Excerpted passage START

I've worked hard all my life, sort of person who can't take a holiday - constantly on the go ( like most of us eh?!)
Anyway, I hate being on benefits. I know I'm on them because I'm looking after disabled dh but still it kind of makes me feel low. Pre dc and children I worked multiple jobs at once and enjoyed being successful. Now with my home work load there is no way I can persue such careers at this point.
Anyway, my job is another caring profession, in an emotional caring field rather than physical - but its something I'm passionate about (working with other mums) but I'm kind of spent looking after everyone. I look after dc, dh and can take on the emotional weight of the mums I work with sometimes. I work with an amazing team of uplifting and inspiring women but realistically even if I worked full time it would never be enough to sustain the 4 of us.
The only way I will ever get my online business off the ground is if I have the time to do it. The only room in my life is to ditch the job. The only way I will ever be able to finally sustain my family is by earning more than £9ph. I have a great business idea and am really passionate about it. Realistically it's a gamble as with all new businesses I'm not naive to think it's a golden path. I have a finance and business degree - and more importantly a strong sense of how I could develop and grow the business. It would take relatively little start up costs.
However something is holding me back, it seems crazy to give up a job in this day and age - even if I don't earn anything from it - with cuts to disabled benefits at least it's nice knowing I'm employable as I have been in a steady job.
Ultimately I am desperate to be able to provide for my family financially and persue my dream - am I right to go with my gut or stick to security of things plodding along?
OllyBJolly · 20/07/2017 07:23
Do you have savings? how long would it take before you would earn enough to be able to live on? Can you earn enough, quickly enough, to build up a cushion if income dried up?

Excerpted passage END

Instruction 1: In the forum thread about leaving a job for an online business, rewrite the portion from "OllyBJolly · 20/07/2017" up to and including "income dried up?", changing "cushion" to "buffer".
Instruction 2: Go on with the forum thread about leaving a job for an online business, starting right after its final sentence.

Source data START

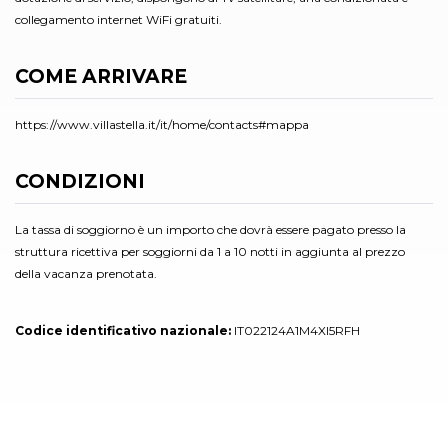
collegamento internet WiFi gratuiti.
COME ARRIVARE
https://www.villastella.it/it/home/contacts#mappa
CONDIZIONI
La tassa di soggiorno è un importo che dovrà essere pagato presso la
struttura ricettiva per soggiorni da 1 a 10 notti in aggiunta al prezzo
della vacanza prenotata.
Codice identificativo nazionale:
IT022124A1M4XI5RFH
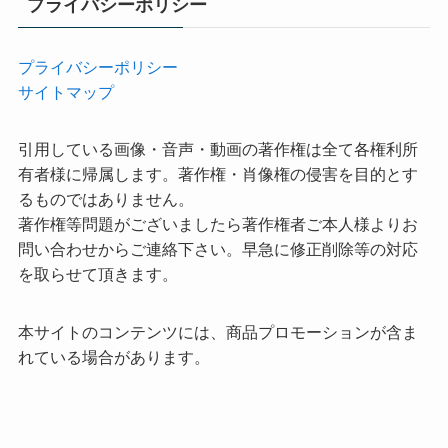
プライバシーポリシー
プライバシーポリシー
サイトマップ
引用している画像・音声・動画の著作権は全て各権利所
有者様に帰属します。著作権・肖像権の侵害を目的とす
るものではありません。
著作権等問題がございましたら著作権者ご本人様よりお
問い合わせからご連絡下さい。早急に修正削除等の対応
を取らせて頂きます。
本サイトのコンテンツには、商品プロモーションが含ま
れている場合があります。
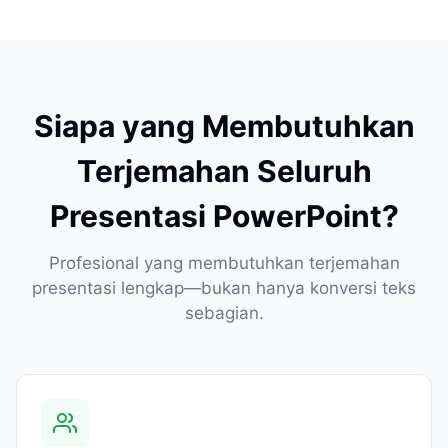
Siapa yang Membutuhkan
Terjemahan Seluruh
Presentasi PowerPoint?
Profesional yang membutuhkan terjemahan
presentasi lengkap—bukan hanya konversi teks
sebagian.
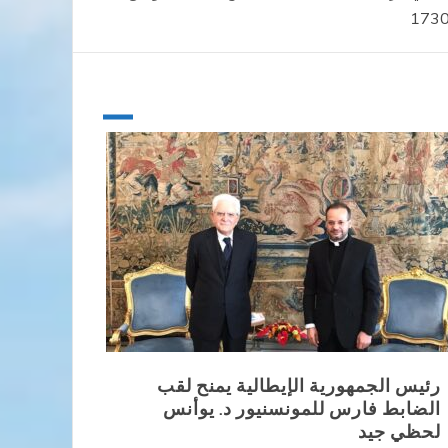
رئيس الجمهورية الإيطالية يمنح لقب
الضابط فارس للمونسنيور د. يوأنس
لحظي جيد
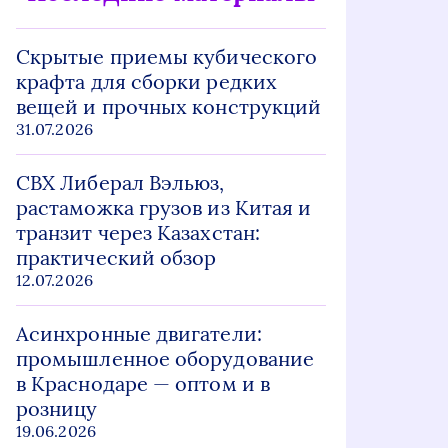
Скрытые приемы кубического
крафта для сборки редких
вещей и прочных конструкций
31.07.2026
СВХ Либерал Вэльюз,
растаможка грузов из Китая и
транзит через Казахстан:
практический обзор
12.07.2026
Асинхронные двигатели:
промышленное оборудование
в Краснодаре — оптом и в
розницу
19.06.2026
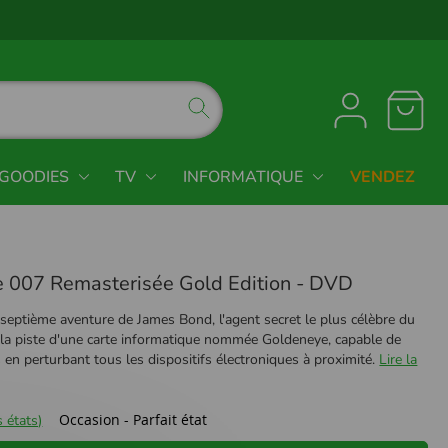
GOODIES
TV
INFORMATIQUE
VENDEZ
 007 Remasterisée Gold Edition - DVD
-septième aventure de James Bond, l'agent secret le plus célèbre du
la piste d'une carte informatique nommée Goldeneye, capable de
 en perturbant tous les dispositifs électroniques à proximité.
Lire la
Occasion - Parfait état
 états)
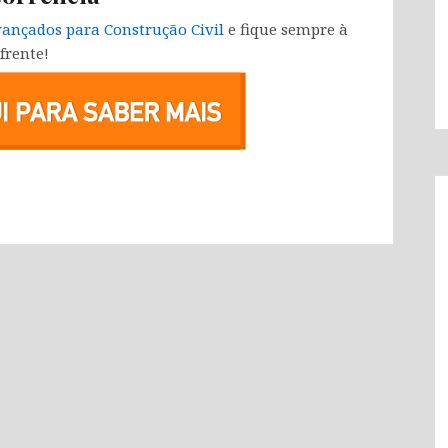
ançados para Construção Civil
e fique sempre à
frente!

Source data END

Written answer 1:
OllyBJolly · 20/07/2017 07:23
Do you have savings? how long would it take before you would earn enough to be able to live on? Can you earn enough, quickly enough, to build up a buffer if income dried up?

Written answer 2:
I'd be very nervous about giving up a steady income, especially if I was the only breadwinner in the household. Is there anyway you could create that space elsewhere - work part time? outsource some of the household tasks?
Rockspin · 20/07/2017 07:26
I don't think you've got much to lose OP? I ditched my job and started my own business 3 years ago but I wasn't on benefits so we relied on my contribution to the pot and we would have been in trouble had it failed - but luckily it didn't/hasn't! And it's the best gamble I ever took.
If the start up costs are low is there no way you could start it up and just see if takes off before actually giving up the job? Even if it meant extra work for you initially it might make sense to try and get a firm sense of whether it would take off. Or would it take you a lot of time to even get it off the ground?
I think you've got a brilliant opportunity to do it if I'm honest, almost nothing to lose, and yes finding another job in this climate is difficult if it doesn't work out but again your situation makes this easier to handle if it takes a while.
You only live once OP/you never know unless you try.... And all the other cliches I can think of!
makeourfuture · 20/07/2017 07:30
Anyway, I hate being on benefits. I know I'm on them because I'm looking after disabled dh but still it kind of makes me feel low
At the moment I am paying pretty substantial taxes. I think it's great you are caring for your loved one. And I may need assistance at some time.
We are Sapien. We rose to walk the Earth and explore the stars through cooperation and mutual aid.
mummymeister · 20/07/2017 14:14
without knowing what the business is, what investment in raw materials you have to make, what your market is etc its really impossible to give any sort of decent business advice.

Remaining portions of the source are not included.